How the Telangana Women’s Rugby League is empowering girls through rugby
The Hindu
Telangana Women’s Rugby League is empowering girls through rugby.
At 8 a.m. on March 3, the ground at the Mahatma Jyotiba Phule Telangana Backward Classes Welfare Residential College in Bibinagar, about 39 kilometres from Hyderabad, slowly transforms into a rugby field. Around 30 girls from across Telangana, including Medchal, Medak, Khammam, Suryapet, Nalgonda, Asifabad and Karimnagar, have gathered here for a practice session ahead of the Telangana Women’s Rugby League 2026, to be held on March 6 at the Gymkhana Grounds in Hyderabad.
“The group will play Rugby 7s — seven players on the field with five substitutes,” says V. Sheshu Babu, secretary of the Black Archers Rugby Club, which is hosting the event. The league is sponsored by the Lions Club of Hyderabad Athena, with support from the Rugby Association of Telangana.

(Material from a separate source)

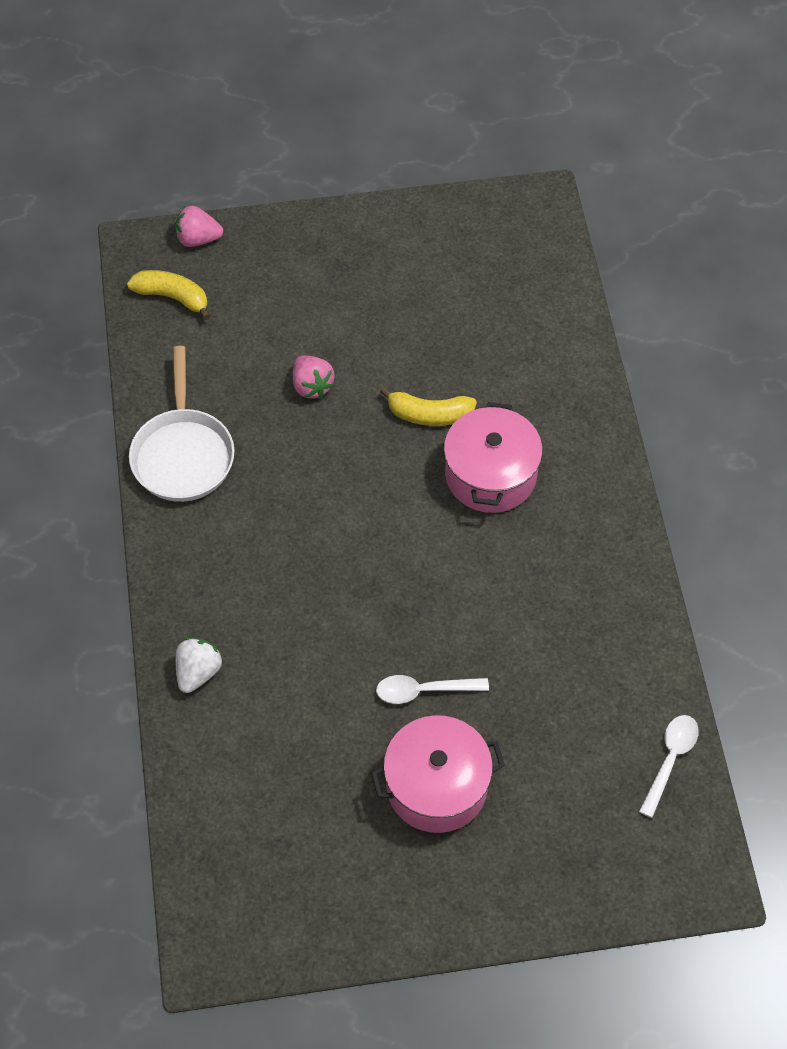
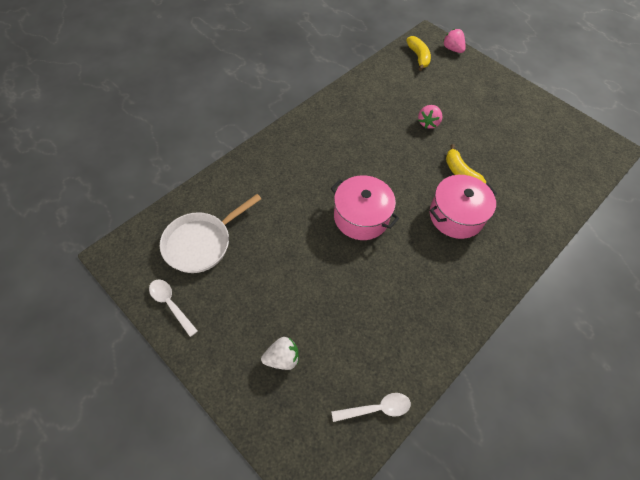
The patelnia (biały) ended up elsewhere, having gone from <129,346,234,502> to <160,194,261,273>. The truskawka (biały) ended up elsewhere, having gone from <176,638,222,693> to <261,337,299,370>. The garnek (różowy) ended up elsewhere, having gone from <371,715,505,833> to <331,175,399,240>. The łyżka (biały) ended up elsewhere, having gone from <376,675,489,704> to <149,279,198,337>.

“The first edition in 2025 also had 12 teams, but this year’s league is bigger and better because we have female representation from across the state,” he adds.

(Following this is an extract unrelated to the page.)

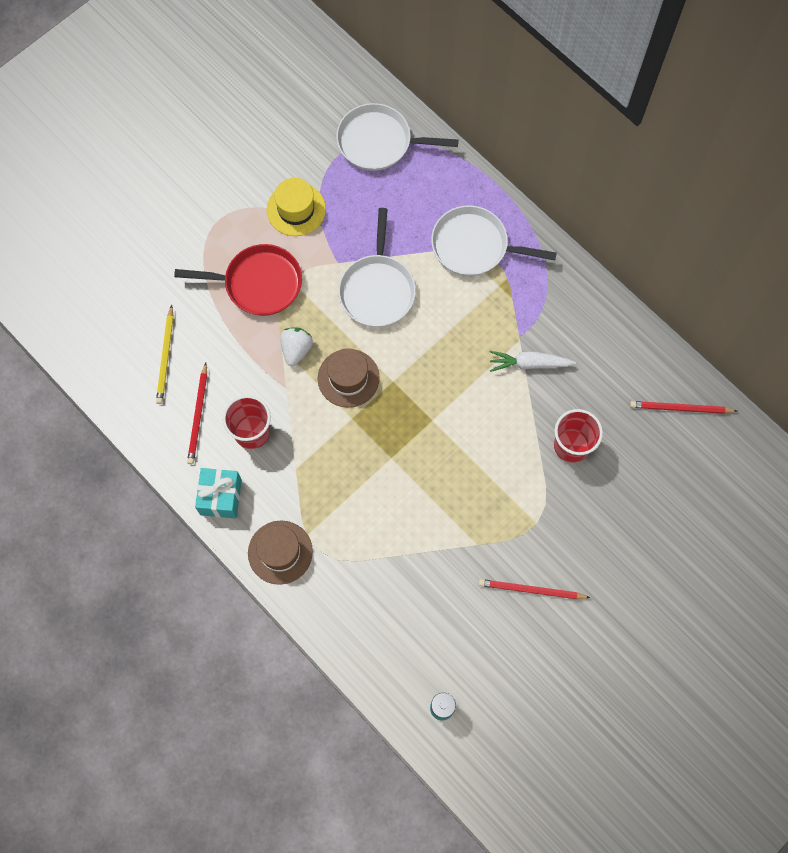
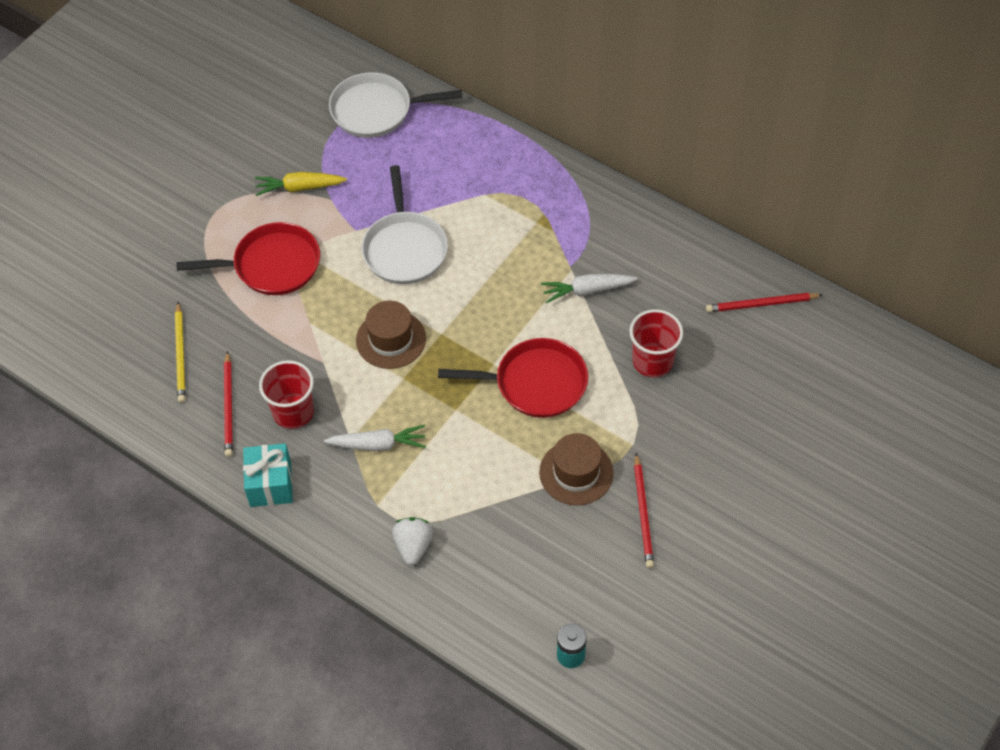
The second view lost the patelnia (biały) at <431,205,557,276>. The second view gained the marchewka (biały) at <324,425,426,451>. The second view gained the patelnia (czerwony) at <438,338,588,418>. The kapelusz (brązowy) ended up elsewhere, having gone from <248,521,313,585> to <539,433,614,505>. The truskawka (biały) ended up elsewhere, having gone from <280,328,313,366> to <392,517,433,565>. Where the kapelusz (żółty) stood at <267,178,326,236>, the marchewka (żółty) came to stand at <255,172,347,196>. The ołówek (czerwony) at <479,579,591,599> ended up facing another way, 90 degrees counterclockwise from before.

In a huddle | Photo Credit: Special Arrangement
Young women from humble backgrounds are breaking barriers to make a mark in rugby. The memory is still fresh in Korra Nikita Yadav’s mind. “In the Telugu film Sye, a character says, ‘Rugby is not for girls.’ But now they have to eat their words,” says the Hyderabad-based rugby player.
For her friend Bekkam Shruti, a Telangana police constable (law and order), passing the ball on the rugby field comes naturally. She has been playing the sport for more than five years now.